### Task statement
Write out every line below that contains "роботу".

Dataset entries

..........

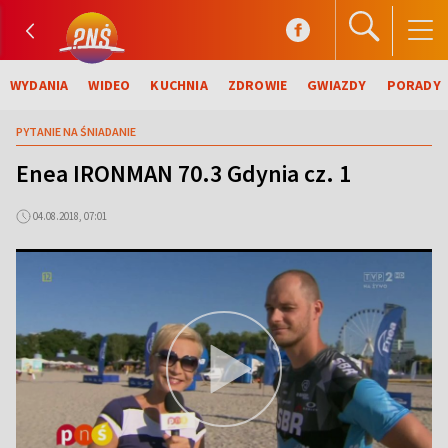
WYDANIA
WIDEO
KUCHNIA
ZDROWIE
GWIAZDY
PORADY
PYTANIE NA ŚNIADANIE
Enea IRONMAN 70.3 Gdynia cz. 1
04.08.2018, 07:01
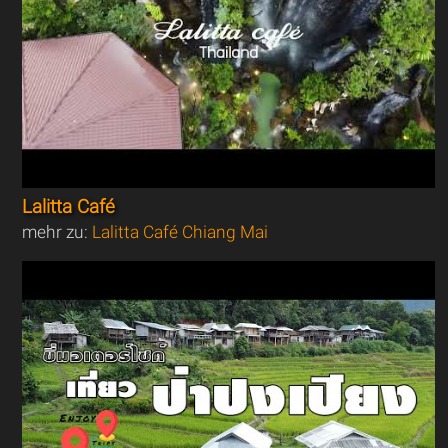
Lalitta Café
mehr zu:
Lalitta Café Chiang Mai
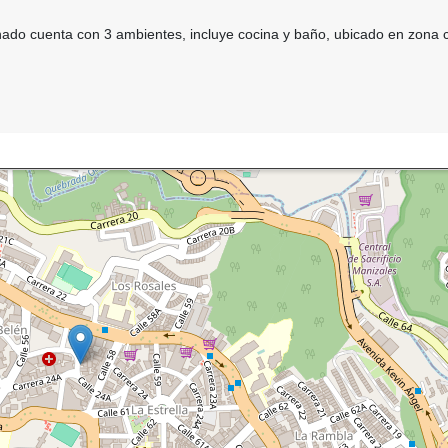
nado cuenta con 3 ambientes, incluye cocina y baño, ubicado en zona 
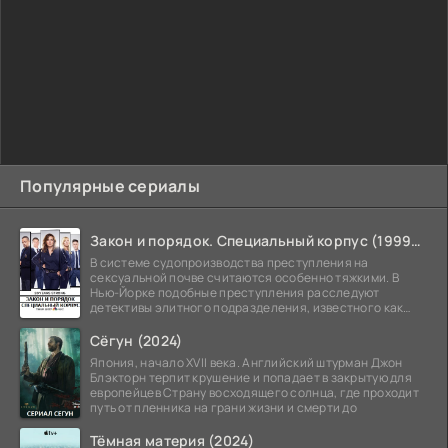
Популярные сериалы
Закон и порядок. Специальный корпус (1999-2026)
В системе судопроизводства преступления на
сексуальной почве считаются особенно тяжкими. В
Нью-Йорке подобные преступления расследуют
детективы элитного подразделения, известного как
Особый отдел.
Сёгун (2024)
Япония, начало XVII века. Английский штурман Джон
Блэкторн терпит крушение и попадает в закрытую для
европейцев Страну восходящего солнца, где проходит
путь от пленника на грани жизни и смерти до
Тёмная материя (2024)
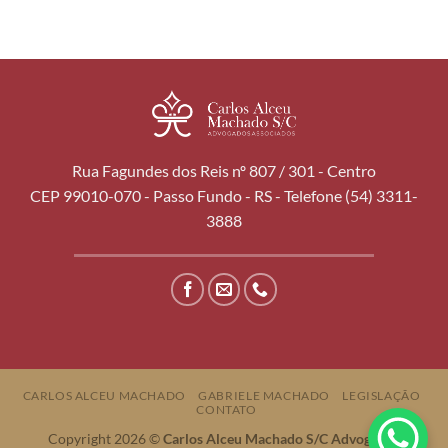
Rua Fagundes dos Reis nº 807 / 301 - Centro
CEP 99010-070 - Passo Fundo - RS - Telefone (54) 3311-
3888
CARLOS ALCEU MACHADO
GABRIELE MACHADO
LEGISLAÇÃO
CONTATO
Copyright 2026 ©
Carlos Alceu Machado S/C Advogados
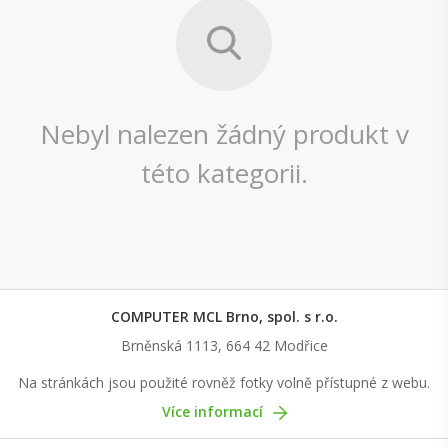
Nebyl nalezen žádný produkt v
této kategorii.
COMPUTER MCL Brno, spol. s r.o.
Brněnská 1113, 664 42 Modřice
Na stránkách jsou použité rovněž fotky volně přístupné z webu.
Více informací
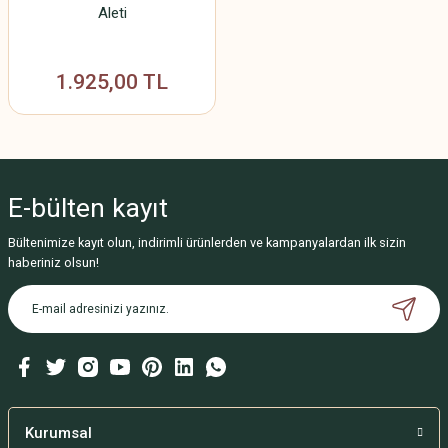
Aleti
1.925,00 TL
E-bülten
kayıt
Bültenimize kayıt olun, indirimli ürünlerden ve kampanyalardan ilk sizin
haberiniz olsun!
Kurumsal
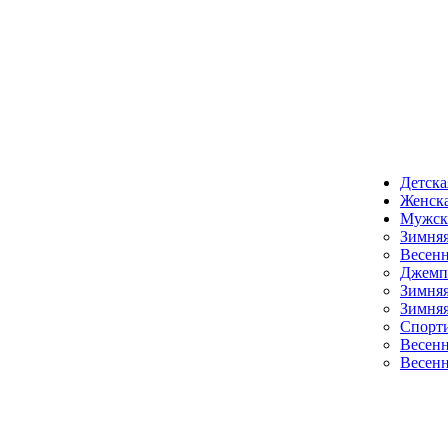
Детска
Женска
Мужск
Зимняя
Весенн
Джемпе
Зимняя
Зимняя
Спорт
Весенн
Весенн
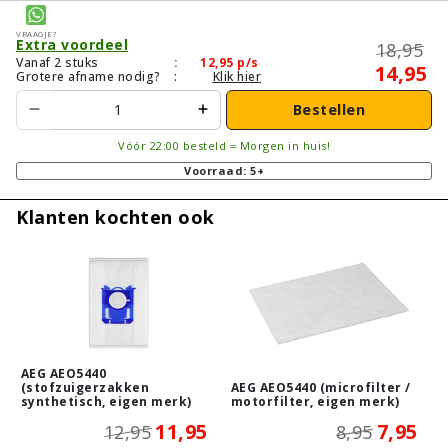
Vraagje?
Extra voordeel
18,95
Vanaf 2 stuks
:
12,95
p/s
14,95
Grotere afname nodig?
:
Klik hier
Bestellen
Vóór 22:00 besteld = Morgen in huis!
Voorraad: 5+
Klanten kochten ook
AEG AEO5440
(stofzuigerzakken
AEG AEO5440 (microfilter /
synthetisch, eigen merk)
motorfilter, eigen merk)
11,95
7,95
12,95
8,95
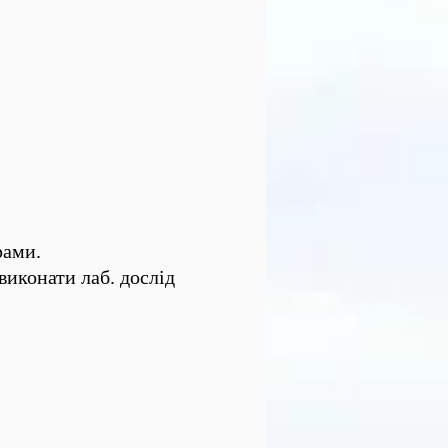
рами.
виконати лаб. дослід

..........

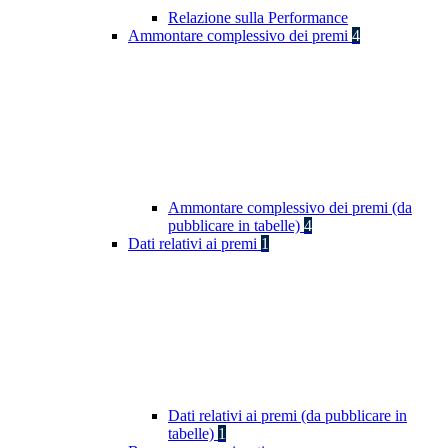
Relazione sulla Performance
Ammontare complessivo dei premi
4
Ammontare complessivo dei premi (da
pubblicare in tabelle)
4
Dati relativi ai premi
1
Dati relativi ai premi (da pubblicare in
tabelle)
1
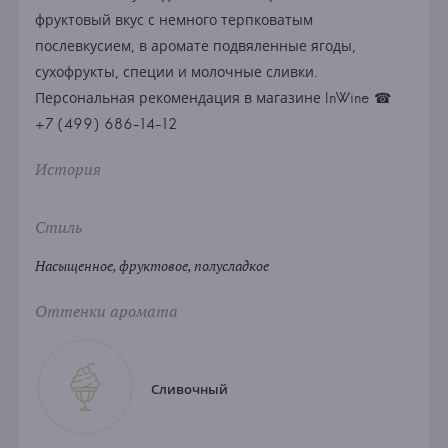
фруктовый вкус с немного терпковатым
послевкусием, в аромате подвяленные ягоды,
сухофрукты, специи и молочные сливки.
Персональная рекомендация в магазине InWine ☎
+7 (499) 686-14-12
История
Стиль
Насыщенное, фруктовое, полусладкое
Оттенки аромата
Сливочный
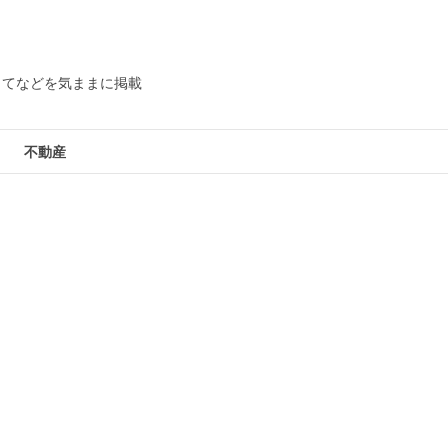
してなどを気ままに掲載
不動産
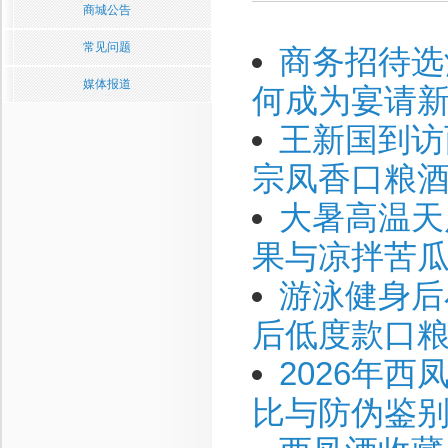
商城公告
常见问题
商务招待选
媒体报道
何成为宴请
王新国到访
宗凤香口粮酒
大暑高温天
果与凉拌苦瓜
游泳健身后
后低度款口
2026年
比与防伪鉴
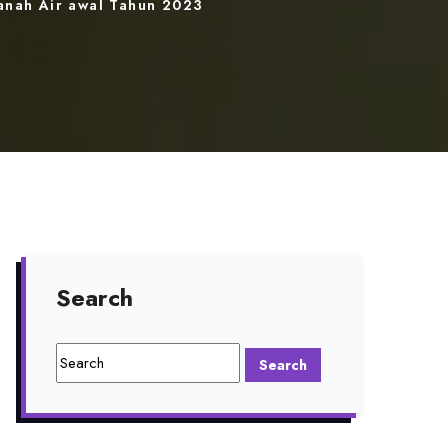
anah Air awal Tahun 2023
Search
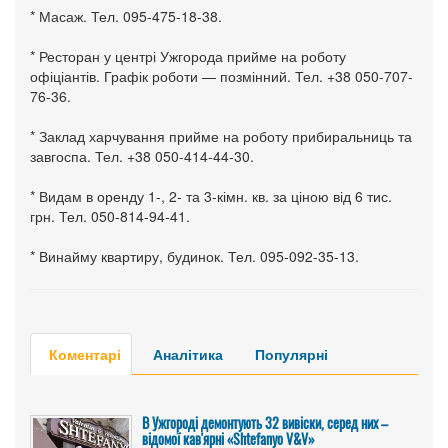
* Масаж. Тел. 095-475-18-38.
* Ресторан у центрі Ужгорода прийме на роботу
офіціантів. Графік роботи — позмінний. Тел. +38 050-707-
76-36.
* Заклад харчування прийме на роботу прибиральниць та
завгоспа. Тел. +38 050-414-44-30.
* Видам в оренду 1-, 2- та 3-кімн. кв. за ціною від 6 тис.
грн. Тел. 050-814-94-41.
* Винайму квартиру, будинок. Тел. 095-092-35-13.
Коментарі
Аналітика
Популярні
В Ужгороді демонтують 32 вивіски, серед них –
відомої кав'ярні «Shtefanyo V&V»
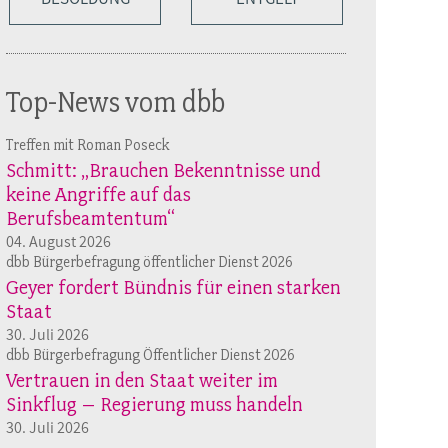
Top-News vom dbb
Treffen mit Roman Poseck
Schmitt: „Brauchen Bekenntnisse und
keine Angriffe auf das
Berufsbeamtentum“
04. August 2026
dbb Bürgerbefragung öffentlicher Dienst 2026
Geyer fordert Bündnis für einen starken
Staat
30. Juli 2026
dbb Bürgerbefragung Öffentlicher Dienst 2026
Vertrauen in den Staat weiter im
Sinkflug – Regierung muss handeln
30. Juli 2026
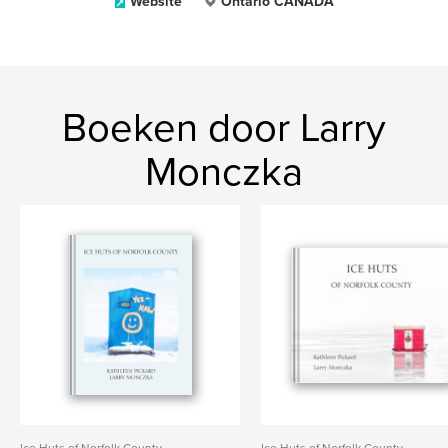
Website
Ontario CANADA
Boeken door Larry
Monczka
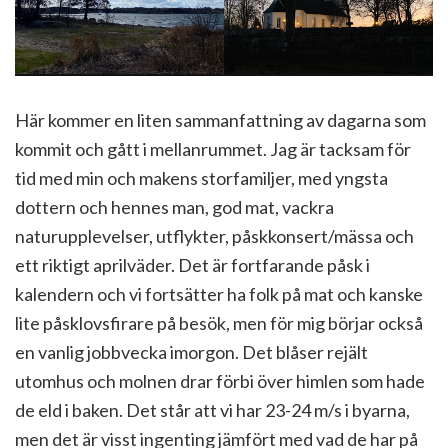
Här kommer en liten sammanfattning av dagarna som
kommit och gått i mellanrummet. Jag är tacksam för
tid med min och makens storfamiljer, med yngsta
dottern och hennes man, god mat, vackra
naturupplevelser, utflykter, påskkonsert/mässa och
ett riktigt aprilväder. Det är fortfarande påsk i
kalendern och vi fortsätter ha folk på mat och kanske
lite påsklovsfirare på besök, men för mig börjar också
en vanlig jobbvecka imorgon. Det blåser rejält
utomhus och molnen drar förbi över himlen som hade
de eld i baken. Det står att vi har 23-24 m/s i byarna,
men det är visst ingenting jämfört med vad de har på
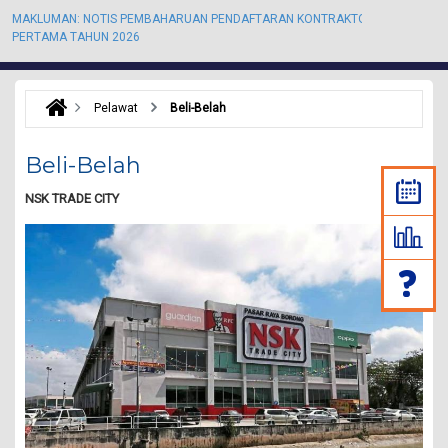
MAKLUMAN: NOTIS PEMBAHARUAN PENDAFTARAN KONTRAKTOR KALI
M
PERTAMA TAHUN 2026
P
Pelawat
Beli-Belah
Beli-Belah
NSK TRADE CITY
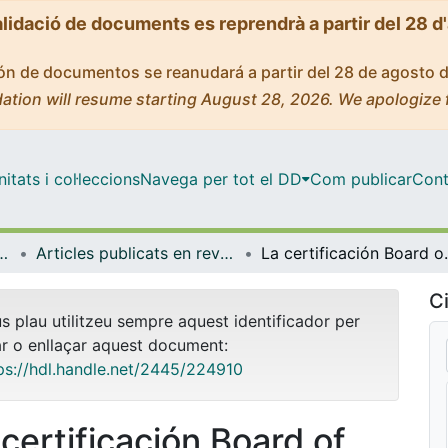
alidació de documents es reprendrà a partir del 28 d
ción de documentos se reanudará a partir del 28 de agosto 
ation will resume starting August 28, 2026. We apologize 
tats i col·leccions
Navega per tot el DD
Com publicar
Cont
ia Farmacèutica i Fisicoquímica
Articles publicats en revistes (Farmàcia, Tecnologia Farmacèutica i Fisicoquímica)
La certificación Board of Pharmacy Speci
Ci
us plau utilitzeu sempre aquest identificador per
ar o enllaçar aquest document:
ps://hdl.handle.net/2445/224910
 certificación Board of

..........

### Problem solution
* Ресторан у центрі Ужгорода прийме на роботу
* Заклад харчування прийме на роботу прибиральниць та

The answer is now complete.